EXERCISE AIM: Rewrite the entries below with "collectors" replaced by "collected by" wherever it occurs, changing nothing else.

# DATA ENTRIES start

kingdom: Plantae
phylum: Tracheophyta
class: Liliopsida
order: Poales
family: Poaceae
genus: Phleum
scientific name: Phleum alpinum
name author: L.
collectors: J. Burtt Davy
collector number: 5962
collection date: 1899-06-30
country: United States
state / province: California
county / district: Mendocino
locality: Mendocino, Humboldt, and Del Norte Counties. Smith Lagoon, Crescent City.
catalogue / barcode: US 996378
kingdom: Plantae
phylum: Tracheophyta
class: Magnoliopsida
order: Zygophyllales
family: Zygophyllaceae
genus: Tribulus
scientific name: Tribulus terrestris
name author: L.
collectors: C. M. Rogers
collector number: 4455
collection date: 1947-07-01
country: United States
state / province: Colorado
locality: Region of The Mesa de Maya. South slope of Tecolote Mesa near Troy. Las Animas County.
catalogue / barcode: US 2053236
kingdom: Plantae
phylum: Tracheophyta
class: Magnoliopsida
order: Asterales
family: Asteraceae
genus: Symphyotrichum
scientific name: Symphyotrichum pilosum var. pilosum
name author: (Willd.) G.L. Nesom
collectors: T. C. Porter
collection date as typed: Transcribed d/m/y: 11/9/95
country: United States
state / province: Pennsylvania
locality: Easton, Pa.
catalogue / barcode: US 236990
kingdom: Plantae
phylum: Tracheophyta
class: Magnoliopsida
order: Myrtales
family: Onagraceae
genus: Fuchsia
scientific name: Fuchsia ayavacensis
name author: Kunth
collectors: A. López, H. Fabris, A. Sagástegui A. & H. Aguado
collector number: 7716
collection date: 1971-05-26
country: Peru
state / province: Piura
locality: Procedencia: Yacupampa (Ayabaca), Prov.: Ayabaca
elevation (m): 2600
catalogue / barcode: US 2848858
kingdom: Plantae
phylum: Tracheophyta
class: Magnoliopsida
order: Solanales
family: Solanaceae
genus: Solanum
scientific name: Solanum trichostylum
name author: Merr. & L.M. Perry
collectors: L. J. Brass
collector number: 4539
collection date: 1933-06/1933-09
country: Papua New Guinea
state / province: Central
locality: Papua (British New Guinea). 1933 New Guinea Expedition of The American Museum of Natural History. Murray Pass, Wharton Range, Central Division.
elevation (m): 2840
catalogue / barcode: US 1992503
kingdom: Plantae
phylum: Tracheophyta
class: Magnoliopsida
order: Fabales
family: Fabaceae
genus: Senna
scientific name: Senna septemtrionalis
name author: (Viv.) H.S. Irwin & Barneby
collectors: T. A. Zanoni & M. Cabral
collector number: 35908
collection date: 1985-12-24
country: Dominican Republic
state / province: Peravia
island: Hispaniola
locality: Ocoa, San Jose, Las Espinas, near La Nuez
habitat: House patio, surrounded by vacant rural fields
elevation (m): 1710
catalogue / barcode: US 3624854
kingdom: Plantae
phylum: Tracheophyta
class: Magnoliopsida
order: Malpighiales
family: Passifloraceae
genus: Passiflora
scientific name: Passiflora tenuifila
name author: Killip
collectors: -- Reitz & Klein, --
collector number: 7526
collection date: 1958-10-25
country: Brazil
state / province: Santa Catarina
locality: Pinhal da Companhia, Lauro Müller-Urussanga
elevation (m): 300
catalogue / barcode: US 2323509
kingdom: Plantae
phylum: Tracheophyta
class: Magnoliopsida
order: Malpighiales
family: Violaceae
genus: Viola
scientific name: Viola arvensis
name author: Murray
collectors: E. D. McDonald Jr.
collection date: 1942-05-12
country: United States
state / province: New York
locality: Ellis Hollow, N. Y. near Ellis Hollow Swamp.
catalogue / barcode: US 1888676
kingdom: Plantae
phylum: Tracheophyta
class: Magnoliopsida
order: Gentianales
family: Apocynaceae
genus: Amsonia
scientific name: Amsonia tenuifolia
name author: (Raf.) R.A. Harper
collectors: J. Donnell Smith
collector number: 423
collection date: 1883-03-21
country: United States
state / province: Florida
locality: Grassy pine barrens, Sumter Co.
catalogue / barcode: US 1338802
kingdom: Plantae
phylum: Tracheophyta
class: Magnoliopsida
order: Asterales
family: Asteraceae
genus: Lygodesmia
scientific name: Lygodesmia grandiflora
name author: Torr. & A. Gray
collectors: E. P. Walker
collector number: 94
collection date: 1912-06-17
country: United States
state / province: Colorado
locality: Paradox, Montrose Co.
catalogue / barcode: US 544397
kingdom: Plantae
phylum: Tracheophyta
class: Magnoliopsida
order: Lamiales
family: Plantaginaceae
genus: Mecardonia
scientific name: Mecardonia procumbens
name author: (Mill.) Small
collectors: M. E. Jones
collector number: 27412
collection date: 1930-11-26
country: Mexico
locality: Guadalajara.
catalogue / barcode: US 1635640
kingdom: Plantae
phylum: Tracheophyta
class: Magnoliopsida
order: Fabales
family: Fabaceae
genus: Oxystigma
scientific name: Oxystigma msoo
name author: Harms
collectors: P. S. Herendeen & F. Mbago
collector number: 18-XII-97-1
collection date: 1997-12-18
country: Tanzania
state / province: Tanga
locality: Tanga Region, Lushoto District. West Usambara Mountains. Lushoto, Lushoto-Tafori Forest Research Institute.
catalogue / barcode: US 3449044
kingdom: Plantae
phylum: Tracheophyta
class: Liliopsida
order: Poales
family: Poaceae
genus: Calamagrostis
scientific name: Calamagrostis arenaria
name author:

# DATA ENTRIES end

FULL SOLUTION:
kingdom: Plantae
phylum: Tracheophyta
class: Liliopsida
order: Poales
family: Poaceae
genus: Phleum
scientific name: Phleum alpinum
name author: L.
collected by: J. Burtt Davy
collector number: 5962
collection date: 1899-06-30
country: United States
state / province: California
county / district: Mendocino
locality: Mendocino, Humboldt, and Del Norte Counties. Smith Lagoon, Crescent City.
catalogue / barcode: US 996378
kingdom: Plantae
phylum: Tracheophyta
class: Magnoliopsida
order: Zygophyllales
family: Zygophyllaceae
genus: Tribulus
scientific name: Tribulus terrestris
name author: L.
collected by: C. M. Rogers
collector number: 4455
collection date: 1947-07-01
country: United States
state / province: Colorado
locality: Region of The Mesa de Maya. South slope of Tecolote Mesa near Troy. Las Animas County.
catalogue / barcode: US 2053236
kingdom: Plantae
phylum: Tracheophyta
class: Magnoliopsida
order: Asterales
family: Asteraceae
genus: Symphyotrichum
scientific name: Symphyotrichum pilosum var. pilosum
name author: (Willd.) G.L. Nesom
collected by: T. C. Porter
collection date as typed: Transcribed d/m/y: 11/9/95
country: United States
state / province: Pennsylvania
locality: Easton, Pa.
catalogue / barcode: US 236990
kingdom: Plantae
phylum: Tracheophyta
class: Magnoliopsida
order: Myrtales
family: Onagraceae
genus: Fuchsia
scientific name: Fuchsia ayavacensis
name author: Kunth
collected by: A. López, H. Fabris, A. Sagástegui A. & H. Aguado
collector number: 7716
collection date: 1971-05-26
country: Peru
state / province: Piura
locality: Procedencia: Yacupampa (Ayabaca), Prov.: Ayabaca
elevation (m): 2600
catalogue / barcode: US 2848858
kingdom: Plantae
phylum: Tracheophyta
class: Magnoliopsida
order: Solanales
family: Solanaceae
genus: Solanum
scientific name: Solanum trichostylum
name author: Merr. & L.M. Perry
collected by: L. J. Brass
collector number: 4539
collection date: 1933-06/1933-09
country: Papua New Guinea
state / province: Central
locality: Papua (British New Guinea). 1933 New Guinea Expedition of The American Museum of Natural History. Murray Pass, Wharton Range, Central Division.
elevation (m): 2840
catalogue / barcode: US 1992503
kingdom: Plantae
phylum: Tracheophyta
class: Magnoliopsida
order: Fabales
family: Fabaceae
genus: Senna
scientific name: Senna septemtrionalis
name author: (Viv.) H.S. Irwin & Barneby
collected by: T. A. Zanoni & M. Cabral
collector number: 35908
collection date: 1985-12-24
country: Dominican Republic
state / province: Peravia
island: Hispaniola
locality: Ocoa, San Jose, Las Espinas, near La Nuez
habitat: House patio, surrounded by vacant rural fields
elevation (m): 1710
catalogue / barcode: US 3624854
kingdom: Plantae
phylum: Tracheophyta
class: Magnoliopsida
order: Malpighiales
family: Passifloraceae
genus: Passiflora
scientific name: Passiflora tenuifila
name author: Killip
collected by: -- Reitz & Klein, --
collector number: 7526
collection date: 1958-10-25
country: Brazil
state / province: Santa Catarina
locality: Pinhal da Companhia, Lauro Müller-Urussanga
elevation (m): 300
catalogue / barcode: US 2323509
kingdom: Plantae
phylum: Tracheophyta
class: Magnoliopsida
order: Malpighiales
family: Violaceae
genus: Viola
scientific name: Viola arvensis
name author: Murray
collected by: E. D. McDonald Jr.
collection date: 1942-05-12
country: United States
state / province: New York
locality: Ellis Hollow, N. Y. near Ellis Hollow Swamp.
catalogue / barcode: US 1888676
kingdom: Plantae
phylum: Tracheophyta
class: Magnoliopsida
order: Gentianales
family: Apocynaceae
genus: Amsonia
scientific name: Amsonia tenuifolia
name author: (Raf.) R.A. Harper
collected by: J. Donnell Smith
collector number: 423
collection date: 1883-03-21
country: United States
state / province: Florida
locality: Grassy pine barrens, Sumter Co.
catalogue / barcode: US 1338802
kingdom: Plantae
phylum: Tracheophyta
class: Magnoliopsida
order: Asterales
family: Asteraceae
genus: Lygodesmia
scientific name: Lygodesmia grandiflora
name author: Torr. & A. Gray
collected by: E. P. Walker
collector number: 94
collection date: 1912-06-17
country: United States
state / province: Colorado
locality: Paradox, Montrose Co.
catalogue / barcode: US 544397
kingdom: Plantae
phylum: Tracheophyta
class: Magnoliopsida
order: Lamiales
family: Plantaginaceae
genus: Mecardonia
scientific name: Mecardonia procumbens
name author: (Mill.) Small
collected by: M. E. Jones
collector number: 27412
collection date: 1930-11-26
country: Mexico
locality: Guadalajara.
catalogue / barcode: US 1635640
kingdom: Plantae
phylum: Tracheophyta
class: Magnoliopsida
order: Fabales
family: Fabaceae
genus: Oxystigma
scientific name: Oxystigma msoo
name author: Harms
collected by: P. S. Herendeen & F. Mbago
collector number: 18-XII-97-1
collection date: 1997-12-18
country: Tanzania
state / province: Tanga
locality: Tanga Region, Lushoto District. West Usambara Mountains. Lushoto, Lushoto-Tafori Forest Research Institute.
catalogue / barcode: US 3449044
kingdom: Plantae
phylum: Tracheophyta
class: Liliopsida
order: Poales
family: Poaceae
genus: Calamagrostis
scientific name: Calamagrostis arenaria
name author:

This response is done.